President Donald Trump told CBS News he backs a temporary pause on the federal gas tax to give Americans immediate relief at the pump. Senators and House Republicans jumped on the idea, with Senator Josh Hawley promising a bill and Representative Anna Paulina Luna lining up a companion measure. It is a straightforward, popular-sounding fix — easy to explain, harder to deliver.
What the proposal really does for drivers
The federal gas tax is an 18.4-cent-per-gallon excise on gasoline (24.4 cents on diesel). If Congress suspended that tax, the obvious math is simple: drivers could see up to about 18 cents cut from each gallon. With the national average around $4.52 per gallon, that’s roughly $4.34 if the full cut is passed to consumers. It’s not a miracle cure, but for a family filling a 15-gallon tank, it’s nearly three dollars saved every fill-up — not nothing, especially for folks on tight budgets.
The hard parts: Congress, pass-through, and the bigger drivers of price
Don’t get fooled into thinking the president can wave a wand and make it so. Only Congress can change the federal excise tax. Even if lawmakers approve a “gas tax holiday,” there’s no guarantee gas stations will immediately drop prices by the full 18 cents. Wholesalers and retailers could absorb some of the cut, and global oil markets — not U.S. tax policy — still do the heavy lifting in setting pump prices. The administration points to supply shocks tied to the Iran conflict as the main reason prices jumped. A tax holiday helps, but it’s a small lever compared with crude oil supply and refinery capacity.
The bill collectors: highways, bridges and the federal tab
The money from the federal gas tax goes into the Highway Trust Fund for road and transit projects. Skipping 18.4 cents per gallon nationwide would cost the Treasury hundreds of millions to roughly a billion dollars per week, depending on how long the pause runs. That shortfall would have to be made up somewhere — either by raiding other parts of the budget, borrowing more, or delaying construction projects that communities are counting on. Critics on Capitol Hill, including transportation committee leadership, rightly warn that a holiday without offsets is just kicking the infrastructure can down the road.

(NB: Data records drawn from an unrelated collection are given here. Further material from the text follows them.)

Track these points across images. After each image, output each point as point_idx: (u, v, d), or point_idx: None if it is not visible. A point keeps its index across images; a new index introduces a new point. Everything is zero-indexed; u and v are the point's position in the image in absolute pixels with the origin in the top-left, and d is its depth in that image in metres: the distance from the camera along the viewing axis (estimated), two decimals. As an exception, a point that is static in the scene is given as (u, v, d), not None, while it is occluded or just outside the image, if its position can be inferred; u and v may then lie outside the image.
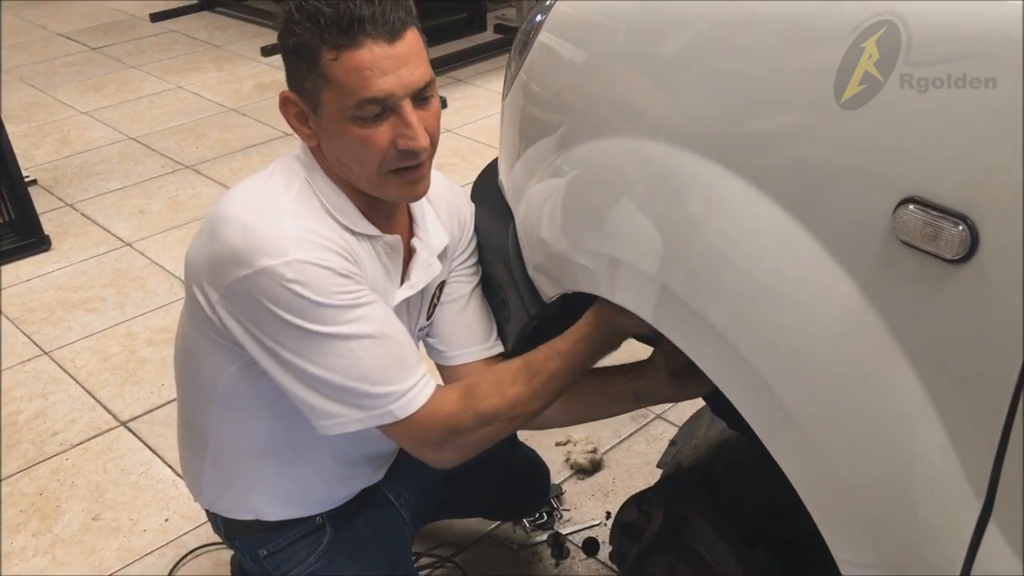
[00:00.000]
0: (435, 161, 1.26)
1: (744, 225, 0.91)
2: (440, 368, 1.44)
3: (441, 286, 1.40)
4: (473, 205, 1.46)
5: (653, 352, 1.40)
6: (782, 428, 0.88)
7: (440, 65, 4.56)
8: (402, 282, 1.32)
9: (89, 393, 2.42)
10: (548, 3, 1.27)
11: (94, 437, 2.26)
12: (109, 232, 3.22)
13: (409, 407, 1.20)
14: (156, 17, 5.58)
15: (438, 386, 1.25)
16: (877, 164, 0.78)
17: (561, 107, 1.22)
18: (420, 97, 1.17)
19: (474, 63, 4.66)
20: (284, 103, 1.22)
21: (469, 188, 1.54)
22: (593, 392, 1.38)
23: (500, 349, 1.41)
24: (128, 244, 3.14)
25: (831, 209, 0.82)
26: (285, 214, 1.18)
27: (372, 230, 1.26)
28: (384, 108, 1.15)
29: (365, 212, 1.26)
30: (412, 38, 1.16)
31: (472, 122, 3.96)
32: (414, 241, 1.33)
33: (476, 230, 1.44)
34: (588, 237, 1.14)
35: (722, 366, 0.93)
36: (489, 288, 1.43)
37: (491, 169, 1.49)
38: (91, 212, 3.36)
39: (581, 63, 1.19)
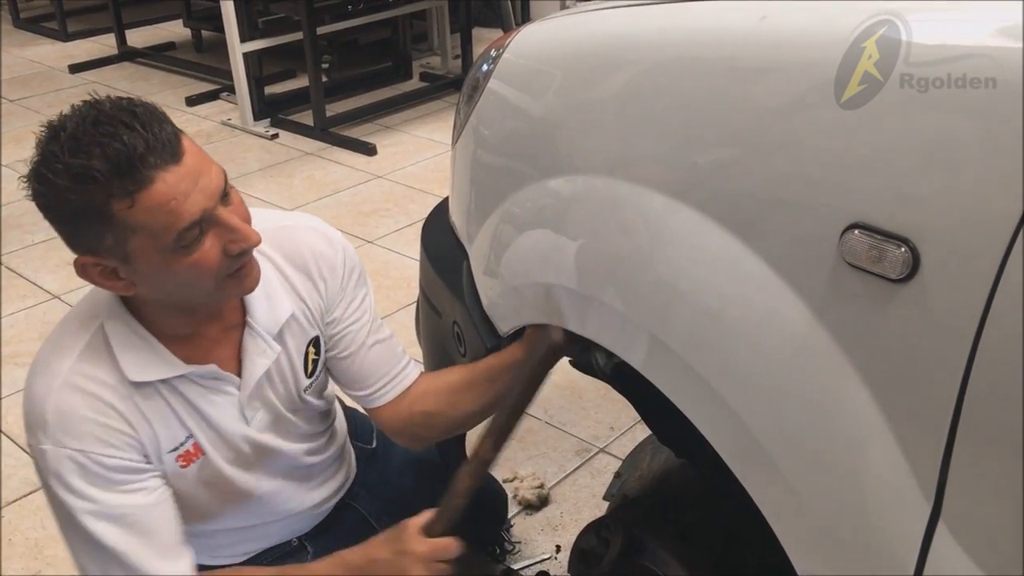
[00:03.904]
0: (370, 206, 1.28)
1: (695, 255, 0.97)
2: (369, 412, 1.45)
3: (315, 341, 1.36)
4: (336, 235, 1.38)
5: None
6: (745, 449, 0.93)
7: (368, 113, 4.61)
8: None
9: (23, 449, 2.36)
10: (494, 53, 1.32)
11: (30, 493, 2.20)
12: (36, 285, 3.15)
13: None
14: (75, 68, 5.51)
15: None
16: (823, 194, 0.84)
17: (511, 149, 1.28)
18: (223, 196, 1.12)
19: (401, 110, 4.72)
20: (83, 269, 1.12)
21: (406, 231, 1.56)
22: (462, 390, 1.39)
23: (411, 373, 1.41)
24: (56, 296, 3.08)
25: (780, 235, 0.88)
26: (57, 384, 1.15)
27: (172, 370, 1.20)
28: (202, 225, 1.09)
29: (183, 341, 1.22)
30: (189, 145, 1.09)
31: (402, 168, 4.01)
32: (245, 331, 1.28)
33: (430, 268, 1.47)
34: (543, 272, 1.18)
35: (686, 392, 0.98)
36: (443, 323, 1.46)
37: (441, 208, 1.53)
38: (16, 265, 3.29)
39: (527, 107, 1.25)
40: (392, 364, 1.40)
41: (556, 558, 1.95)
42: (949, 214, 0.75)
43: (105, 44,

Bottom line: good politics, real tradeoffs
President Donald Trump’s call to suspend the federal gas tax is smart politics and gives Republicans a clear, popular message: tangible relief for American drivers. But it’s not a free lunch. Congress must act, companies must pass the savings on, and lawmakers must decide whether to replace lost highway funding. If Republicans want to keep this idea politically potent, they should craft a short, targeted holiday with transparent offsets and strong oversight to force pass-through to consumers. Otherwise it will be a headline — and the potholes will still be there.